ELvar: Empirical Likelihood Inference of a Local Variance Component

View source: R/elvar.r

ELvarR Documentation

Empirical Likelihood Inference of a Local Variance Component

Description

This function provides an empirical likelihood method for the inference of a local variance component in linear mixed-effects models.

Usage

    ELvar(X,Y,Philist,theta0=0,beta=NA,other=FALSE)

Arguments

X

design matrix for all observations, in which each row represents a p-dimentional covariates.

Y

response vector.

Philist

list of design matrices of variance components. Its i-th element is an ni by ni*d matrix that combines design matrices of variance components by columns for the i-th subject.

theta0

value of the first variance component under the null. Its default value is 0.

beta

fixed effects. Its default value is NA (unknown fixed effects).

other

logical; if TRUE, the function gives auxiliary terms. Its default value is FALSE.

Value

stat

value of the test statistic.

pvalue

approximated p-value based on asymptotic theory.

Zi, Di, Mi, nv1sq

auxiliary terms if other=TRUE.

References

Zhang J., Guo W., Carpenter J.S., Leroux A., Merikangas K.R., Martin N.G., Hickie I.B., Shou H., and Li H. (2022). Empirical likelihood tests for variance components in linear mixed-effects models.

See Also

GELvar

Examples


# Datasets "exampleNE0" and "exampleNE1" contain normal distributed longitudinal data.
# Datasets "exampleTE0" and "exampleTE1" contain t distributed longitudinal data.
# The fist variance components in the datasets "exampleNE0" and "exampleTE0" are zero.
# The fist variance components in the datasets "exampleNE1" and "exampleTE1" are 
# nonzero at the 24, 25, 26, 27 time points.

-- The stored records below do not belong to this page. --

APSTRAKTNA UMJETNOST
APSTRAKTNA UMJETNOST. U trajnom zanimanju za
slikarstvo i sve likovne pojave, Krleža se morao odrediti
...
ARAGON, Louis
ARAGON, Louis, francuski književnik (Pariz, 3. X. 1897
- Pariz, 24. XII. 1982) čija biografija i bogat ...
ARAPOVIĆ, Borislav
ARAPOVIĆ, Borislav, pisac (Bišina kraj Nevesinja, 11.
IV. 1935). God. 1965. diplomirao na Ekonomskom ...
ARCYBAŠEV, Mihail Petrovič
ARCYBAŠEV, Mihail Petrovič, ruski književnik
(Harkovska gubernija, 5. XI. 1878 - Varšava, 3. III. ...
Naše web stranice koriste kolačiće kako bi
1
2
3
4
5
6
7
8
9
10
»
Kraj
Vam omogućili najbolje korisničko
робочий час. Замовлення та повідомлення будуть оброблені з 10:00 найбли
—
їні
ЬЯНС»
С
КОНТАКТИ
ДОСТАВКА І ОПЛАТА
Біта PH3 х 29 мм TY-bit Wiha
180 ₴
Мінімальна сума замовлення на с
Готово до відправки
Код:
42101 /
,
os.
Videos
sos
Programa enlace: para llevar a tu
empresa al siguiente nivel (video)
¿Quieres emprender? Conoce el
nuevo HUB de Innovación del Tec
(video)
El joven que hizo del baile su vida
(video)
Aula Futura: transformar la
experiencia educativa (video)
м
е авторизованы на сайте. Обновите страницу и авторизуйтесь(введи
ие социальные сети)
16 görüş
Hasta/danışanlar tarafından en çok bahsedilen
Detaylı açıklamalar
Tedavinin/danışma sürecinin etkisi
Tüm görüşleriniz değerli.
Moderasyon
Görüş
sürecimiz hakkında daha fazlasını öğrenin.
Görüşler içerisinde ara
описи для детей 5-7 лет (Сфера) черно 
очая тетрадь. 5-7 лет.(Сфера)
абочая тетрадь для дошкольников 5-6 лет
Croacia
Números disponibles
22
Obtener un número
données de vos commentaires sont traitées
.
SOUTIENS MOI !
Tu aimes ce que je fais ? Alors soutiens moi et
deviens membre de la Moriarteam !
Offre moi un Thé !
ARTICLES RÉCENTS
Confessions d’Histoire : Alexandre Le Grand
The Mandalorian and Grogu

# X is an N by p matrix with N being the number of all observations and p being 
# the dimension of covariates.
# Y.all is an N by T matrix with T being the number of time points.
# Philist is an n list of design matrices of variance components with n being the 
# number of subjects. Its $i$th element Philist[[i]] is an $n_i$ by $n_id$ matrix 
# that combines design matrices of variance components by columns for the $i$th
# subject, where $n_i$ is the number of repeated measures for the $i$th subject
# and $d$ is the number of variance components.
# beta.all is a p by T matrix. Each column is the fixed effects at time t.
# thetastar is a d by T matrix. Each column is the variance components at time t.

    data(exampleNE0)
    t = 1 # consider the local problem at time t
    re = ELvar(X,Y.all[,t],Philist,theta0=0) # with unknown fixed effects
    re = ELvar(X,Y.all[,t],Philist,theta0=0,beta=beta.all[,t]) # with known fixed effects

ELmethodVar documentation built on Nov. 17, 2025, 9:06 a.m.